I find this development promising, as it means that, although levels of attention-seeking and acting-out are unlikely to change in the near future, at least the outlets into which these impulses are channeled will be more cyber than real. If I had an attention-seeking daughter, I'd rather she dance provocatively for her YouTube clips and get an ego boost that way, as opposed to kissing lots of boys and/or sleeping around at school. Given how large the potential pool of fawners is online -- basically all teenage boys who are connected to the internet, rather than only the boys at her school -- and given how much safer online exhibitionism is (no danger of being groped), she'd have to be silly not to prefer attention-whoring via YouTube or MySpace over the real-world alternative.

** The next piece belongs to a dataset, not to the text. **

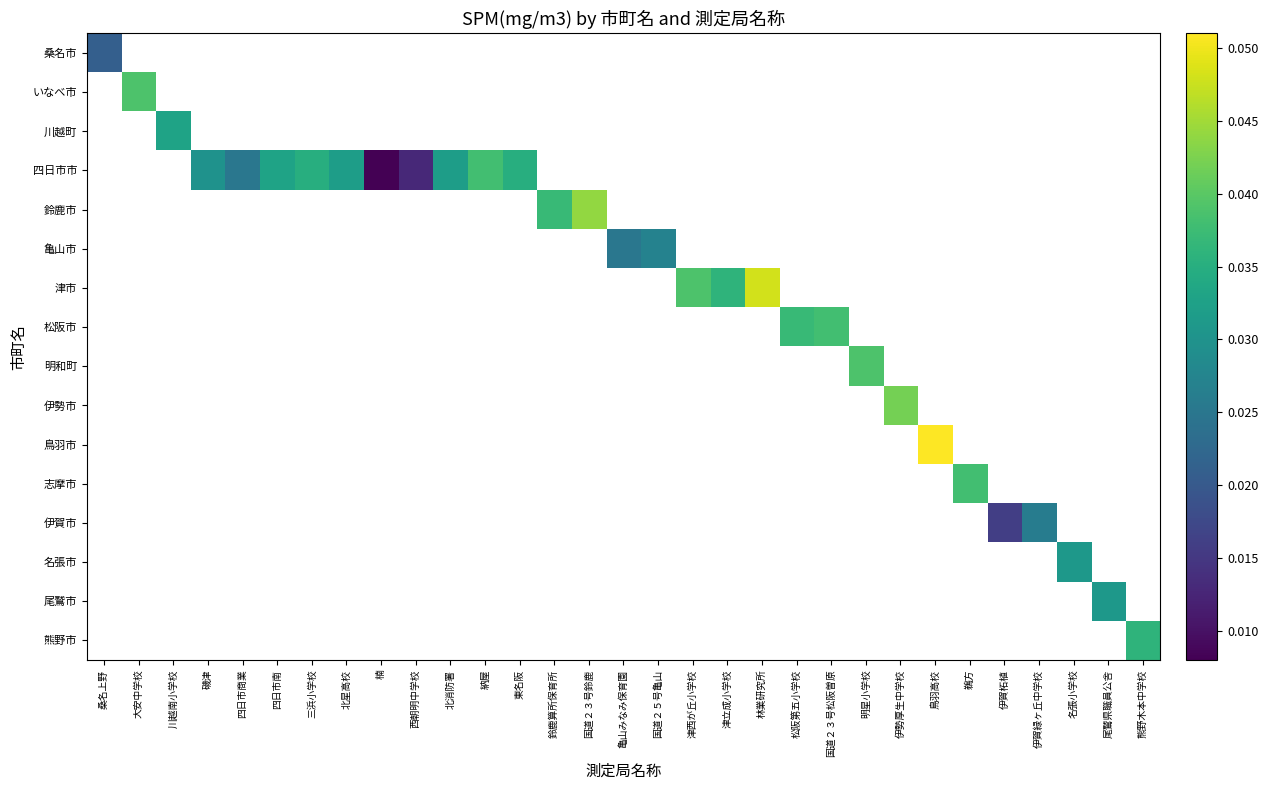

Which category has the highest value across all series?

鳥羽高校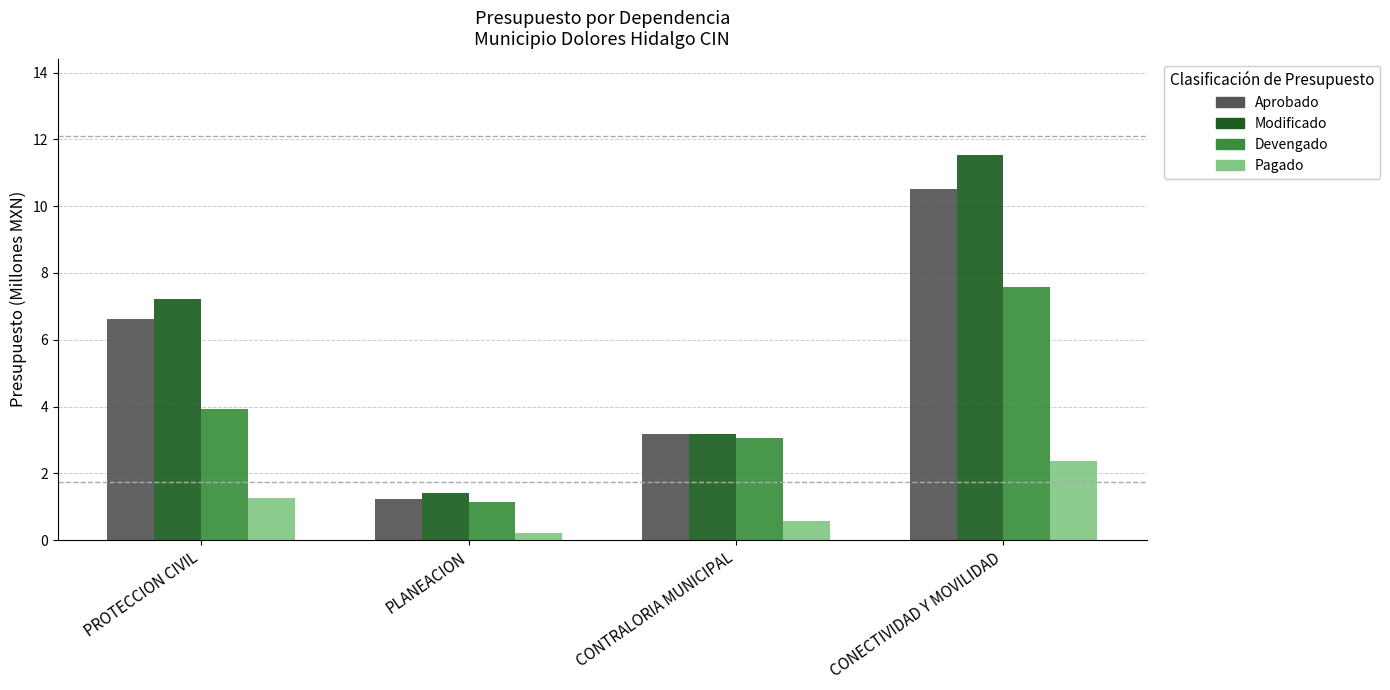

List the series in order of their peak value, lowest first.

Pagado, Devengado, Aprobado, Modificado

And obviously, if my daughter didn't have an exhibitionistic disposition, I wouldn't have cause to worry in the first place.
To conclude, I'm sympathetic to the concern that adults have over teenagers behaving sexually; I just require that they state their arguments openly and that they be based on some degree of factual evidence and logical reasoning, the way they were supposed to learn how to write a persuasive essay back in sixth grade. By "stating their arguments openly," I mean come right out and say that they want to check the adolescents' primal urges -- no rationalizations that nature didn't intend it, that they can't appreciate the consequences of bumping & grinding, and so on. I realize that the rhetorical effect is more disarming when the adult assumes the role of a shepherd preventing the ignorant, helpless sheep from straying into harm's way -- the way a parent yanks a toddler away from a busy street -- but the reality is that the adult in this case is like a governor or prison warden who is doing their best to tame the bestial instincts of his self-aware, strong-willed charges.
Similarly, after the rhetoric has been removed, there must lie a solid core of fact and logic. Crucial assumptions must be shown to be at least on the right track. Should there be no convincing evidence that X leads to Y, or that cracking down on X would lead to a decrease in Y, then the proponent must admit that there is "no good reason" for his stance, except that "You'll do as I say." Moreover, if one wants to express shock, the evidence that something exceptional has occurred had better be obvious; or if not, then evidence should be presented. Now if parents view their role as, in certain occasions, reining in beasts and commanding them to obey regardless of "good reasons," that's nobody's business but their own, assuming they're not harming their children. But obfuscation is irritating, and combined with condescension, even more so. And I take it for granted that authority figures who want to prevent their wards from doing as they choose should provide justification, so that any assumptions may be challenged by those who don't agree, not least of all their powerless wards.